*WHAT THIS TASK INVOLVES*.
Restate, word for word, each entry that follows, but skip its pictures.

DATA LISTING START

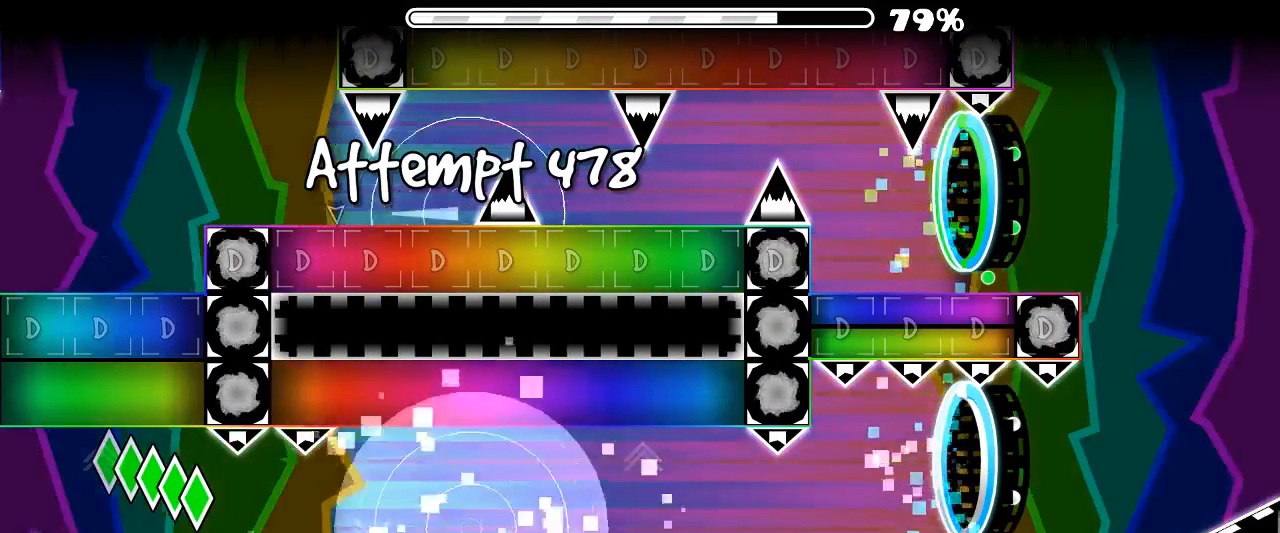
{"keys": [], "mouse": [], "events": []}
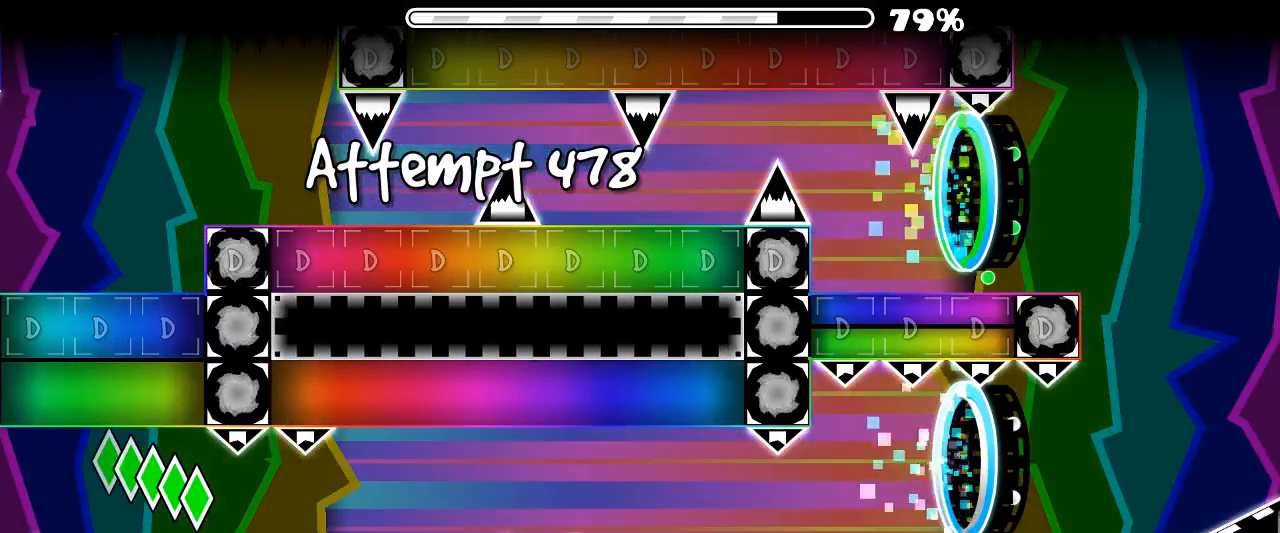
{"keys": [], "mouse": ["left"], "events": [[333, "mouse_left", "down"]]}
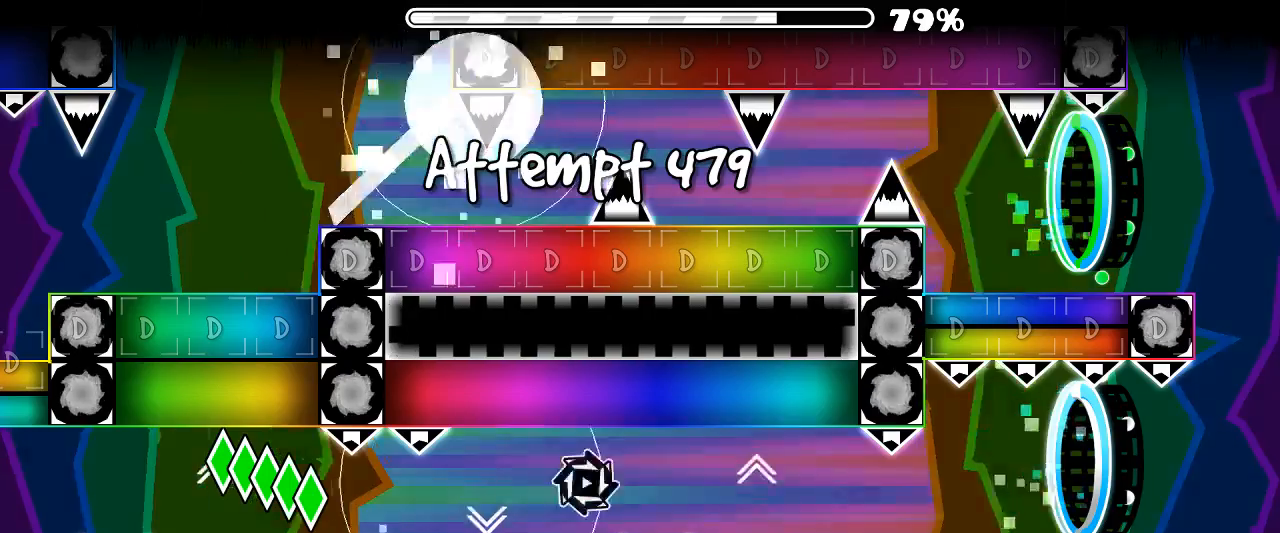
{"keys": [], "mouse": [], "events": [[33, "mouse_left", "up"]]}
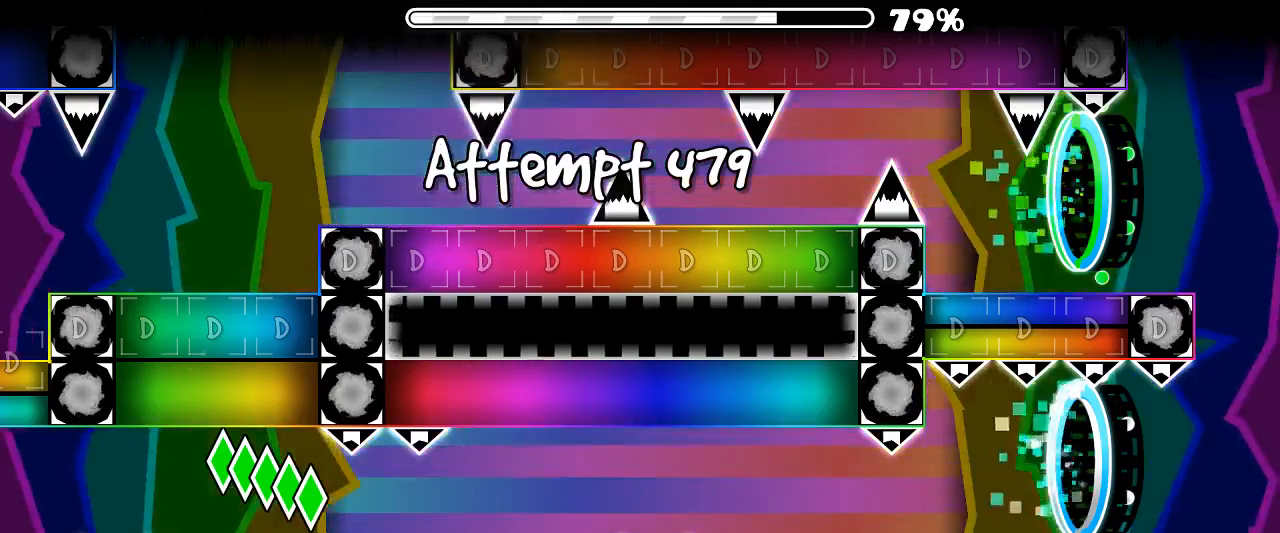
{"keys": [], "mouse": [], "events": []}
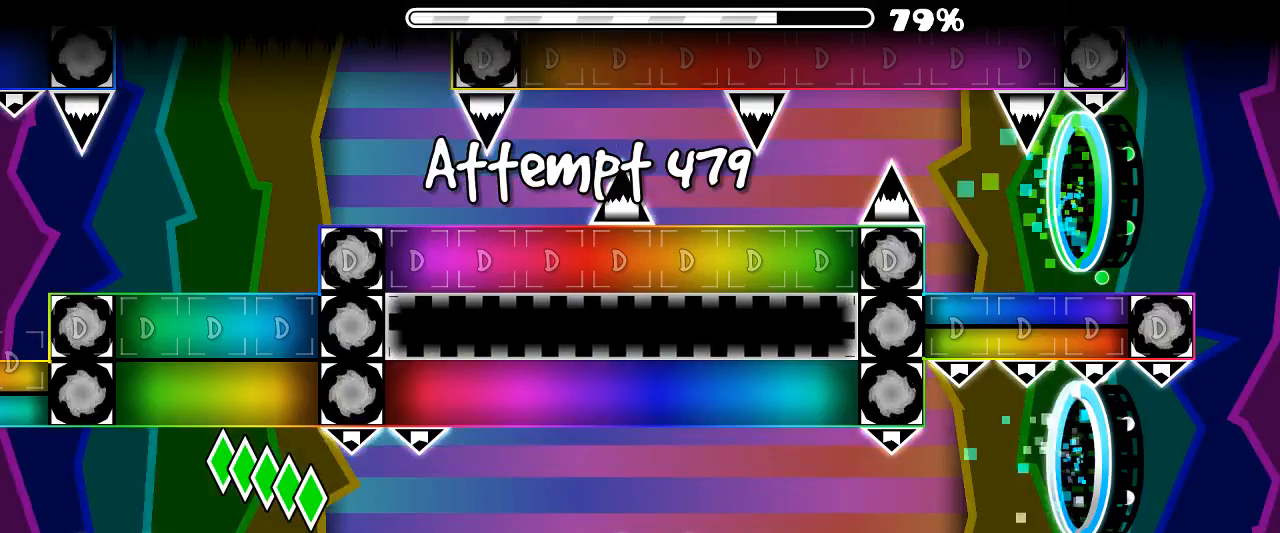
{"keys": [], "mouse": [], "events": [[100, "mouse_left", "down"], [200, "mouse_left", "up"], [333, "mouse_left", "down"], [400, "mouse_left", "up"]]}
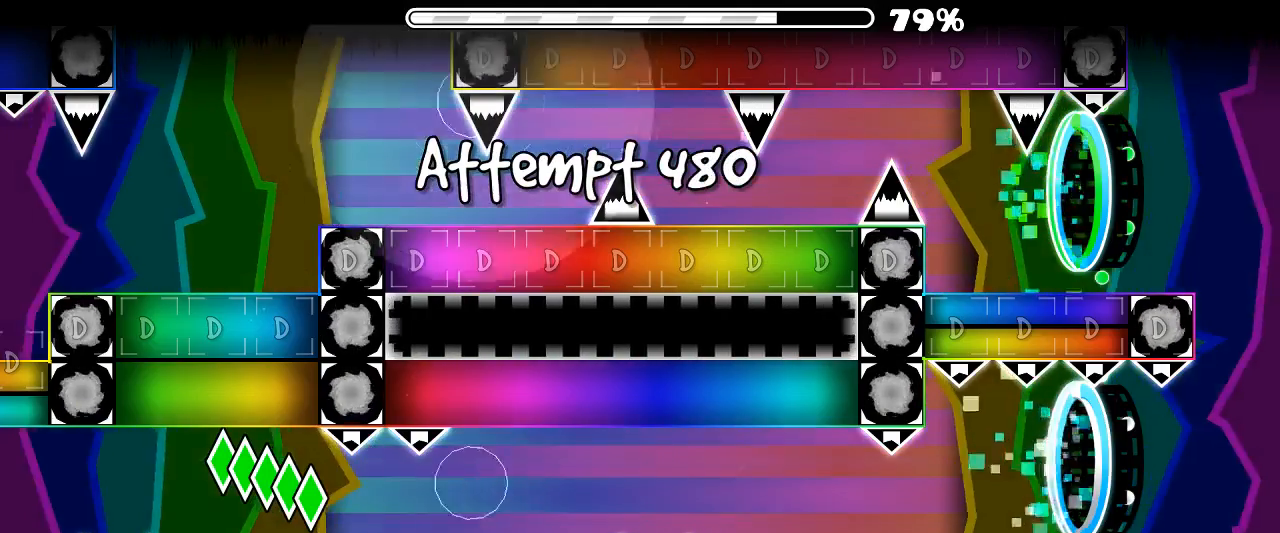
{"keys": [], "mouse": [], "events": []}
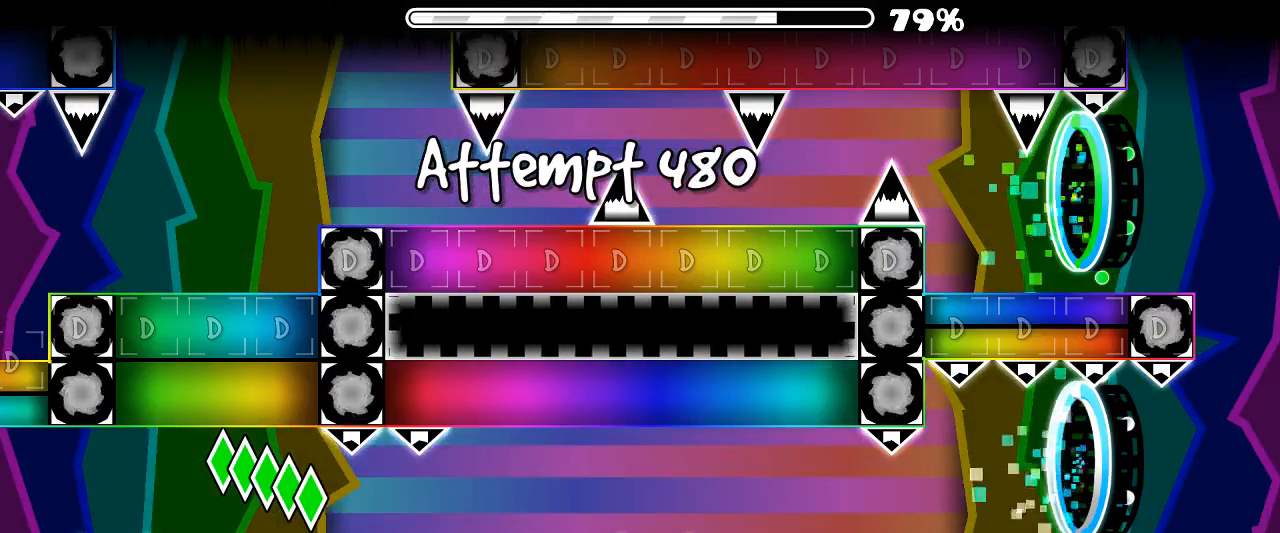
{"keys": [], "mouse": [], "events": [[333, "mouse_left", "down"], [400, "mouse_left", "up"]]}
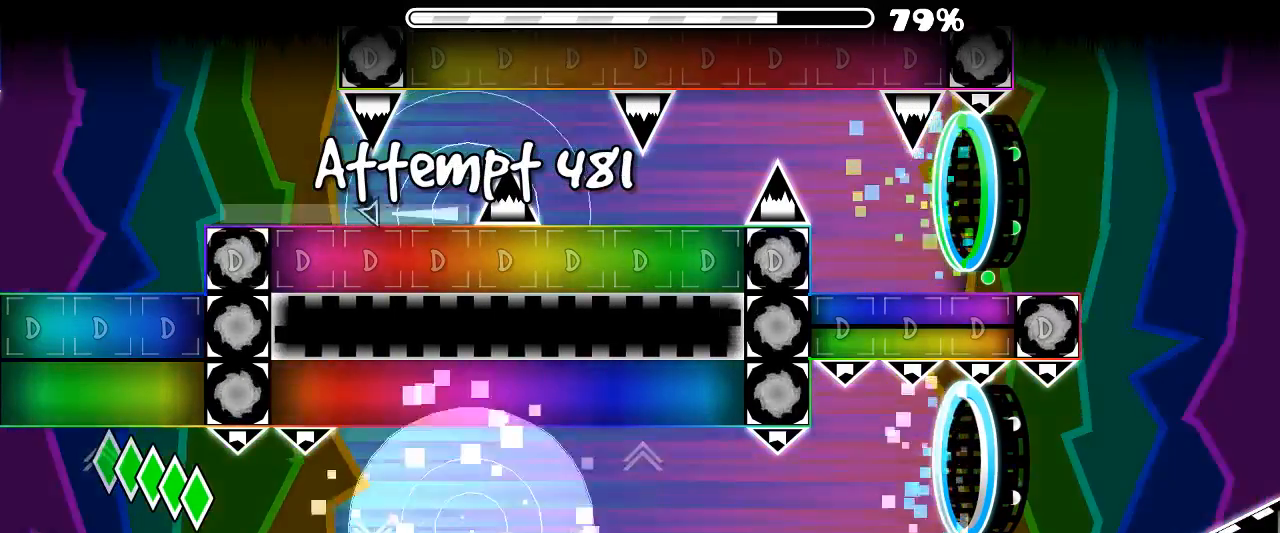
{"keys": [], "mouse": [], "events": []}
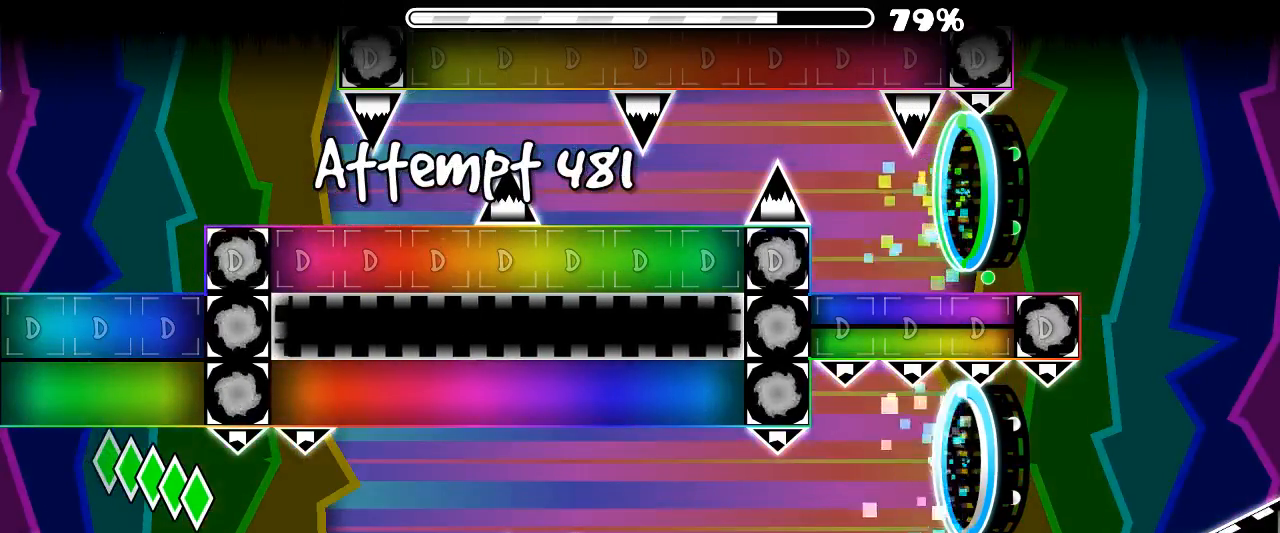
{"keys": [], "mouse": ["left"], "events": [[466, "mouse_left", "down"]]}
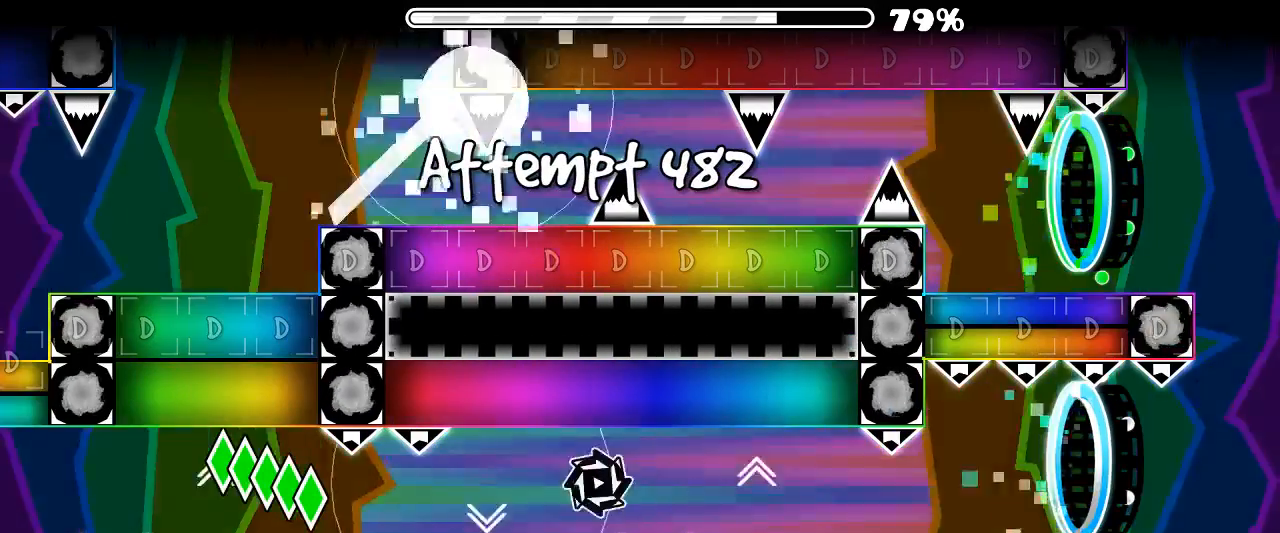
{"keys": [], "mouse": [], "events": [[133, "mouse_left", "up"]]}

DATA LISTING END

*RESULT OF THIS TASK*.
{"keys": [], "mouse": [], "events": []}
{"keys": [], "mouse": ["left"], "events": [[333, "mouse_left", "down"]]}
{"keys": [], "mouse": [], "events": [[33, "mouse_left", "up"]]}
{"keys": [], "mouse": [], "events": []}
{"keys": [], "mouse": [], "events": [[100, "mouse_left", "down"], [200, "mouse_left", "up"], [333, "mouse_left", "down"], [400, "mouse_left", "up"]]}
{"keys": [], "mouse": [], "events": []}
{"keys": [], "mouse": [], "events": [[333, "mouse_left", "down"], [400, "mouse_left", "up"]]}
{"keys": [], "mouse": [], "events": []}
{"keys": [], "mouse": ["left"], "events": [[466, "mouse_left", "down"]]}
{"keys": [], "mouse": [], "events": [[133, "mouse_left", "up"]]}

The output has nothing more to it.